= PROVIDED INFORMATION =
-------------------------
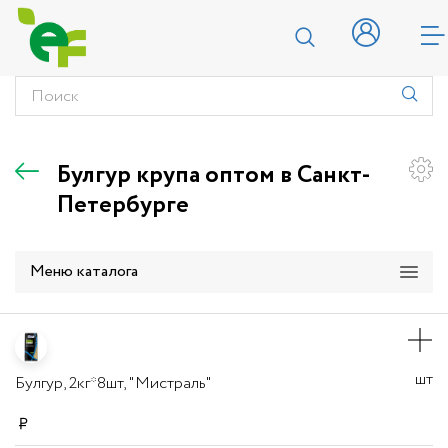
Булгур крупа оптом в Санкт-
Петербурге
Меню каталога
шт
Булгур, 2кг*8шт, "Мистраль"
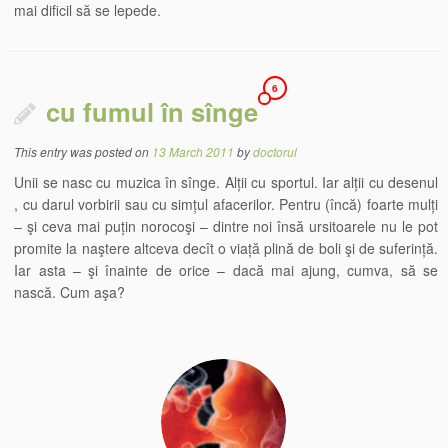
mai dificil să se lepede.
6
cu fumul în sînge
This entry was posted on
13 March 2011
by
doctorul
Unii se nasc cu muzica în sînge. Alții cu sportul. Iar alții cu desenul
, cu darul vorbirii sau cu simțul afacerilor. Pentru (încă) foarte mulți
– şi ceva mai puțin norocoşi – dintre noi însă ursitoarele nu le pot
promite la naştere altceva decît o viață plină de boli şi de suferință.
Iar asta – şi înainte de orice – dacă mai ajung, cumva, să se
nască. Cum aşa?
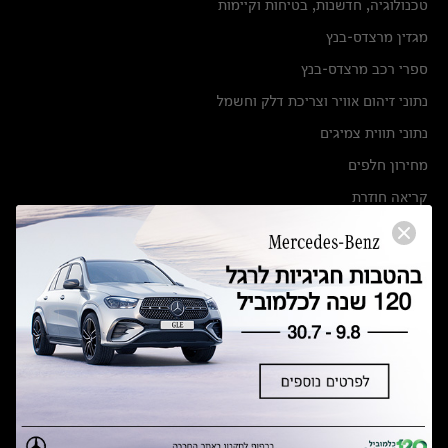
טכנולוגיה, חדשנות, בטיחות וקיימות
מגזין מרצדס-בנץ
ספרי רכב מרצדס-בנץ
נתוני זיהום אוויר וצריכת דלק וחשמל
נתוני תווית צמיגים
מחירון חלפים
קריאה חוזרת
הודעה על הטבות לרכבי מרצדס בהסדר פשרה בתצ 56447-02-19
הסדר פשרה בתצ 56447-02-19
תקנון ימי מכירות 120 לכלמוביל
מצאו אותנו
אולמות תצוגה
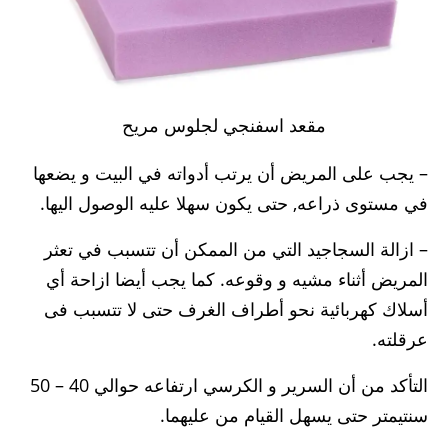
مقعد اسفنجي لجلوس مريح
– يجب على المريض أن يرتب أدواته في البيت و يضعها
في مستوى ذراعه, حتى يكون سهلا عليه الوصول اليها.
– ازالة السجاجيد التي من الممكن أن تتسبب في تعثر
المريض أثناء مشيه و وقوعه. كما يجب أيضا ازاحة أي
أسلاك كهربائية نحو أطراف الغرف حتى لا تتسبب فى
عرقلته.
التأكد من أن السرير و الكرسي ارتفاعه حوالي 40 – 50
سنتيمتر حتى يسهل القيام من عليهما.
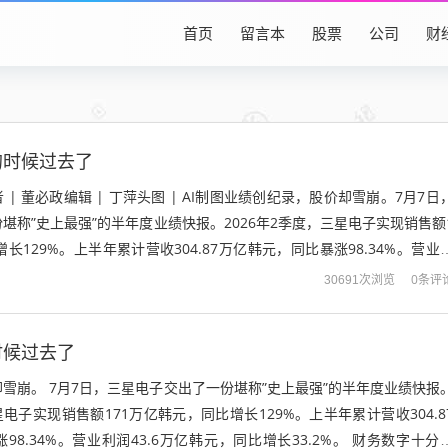
首页
留言本
股票
公司
财
的时候过去了
作者 | 董必政编辑 | 丁萍头图 | AI制图业绩创纪录，股价却雪崩。7月7日
堪称”史上最强”的半年度业绩快报。2026年2季度，三星电子实现销售额
长129%。上半年累计营收304.87万亿韩元，同比暴涨98.34%。营业
0条评
30691次浏览
时候过去了
雪崩。 7月7日，三星电子交出了一份堪称”史上最强”的半年度业绩快报
星电子实现销售额171万亿韩元，同比增长129%。上半年累计营收304.8
8.34%。营业利润43.6万亿韩元，同比增长33.2%。 财务数字十分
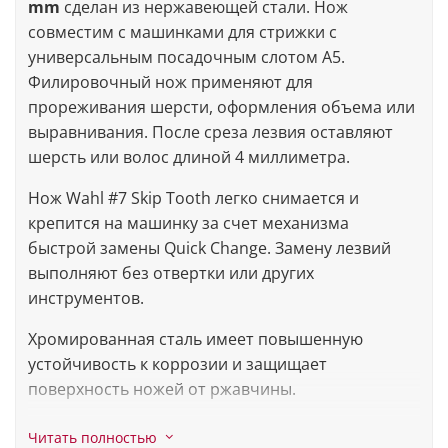
mm
сделан из нержавеющей стали. Нож
совместим с машинками для стрижки с
универсальным посадочным слотом А5.
Филировочный нож применяют для
прореживания шерсти, оформления объема или
выравнивания. После среза лезвия оставляют
шерсть или волос длиной 4 миллиметра.
Нож Wahl #7 Skip Tooth легко снимается и
крепится на машинку за счет механизма
быстрой замены Quick Change. Замену лезвий
выполняют без отвертки или других
инструментов.
Хромированная сталь имеет повышенную
устойчивость к коррозии и защищает
поверхность ножей от ржавчины.
Совместимость:
1247-0477;
1247-0479;
1250-
Читать полностью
-------------------------
= INSTRUCTIONS FOR THE TASK =
The answer must consist solely of the lines from the first line of the records through the line containing "נתוני תווית צמיגים", reproduced exactly and without the pictures.

= EXERCISE RESULT =
Булгур крупа оптом в Санкт-
Петербурге
Меню каталога
шт
Булгур, 2кг*8шт, "Мистраль"
mai dificil să se lepede.
6
cu fumul în sînge
This entry was posted on
13 March 2011
by
doctorul
Unii se nasc cu muzica în sînge. Alții cu sportul. Iar alții cu desenul
, cu darul vorbirii sau cu simțul afacerilor. Pentru (încă) foarte mulți
– şi ceva mai puțin norocoşi – dintre noi însă ursitoarele nu le pot
promite la naştere altceva decît o viață plină de boli şi de suferință.
Iar asta – şi înainte de orice – dacă mai ajung, cumva, să se
nască. Cum aşa?
טכנולוגיה, חדשנות, בטיחות וקיימות
מגזין מרצדס-בנץ
ספרי רכב מרצדס-בנץ
נתוני זיהום אוויר וצריכת דלק וחשמל
נתוני תווית צמיגים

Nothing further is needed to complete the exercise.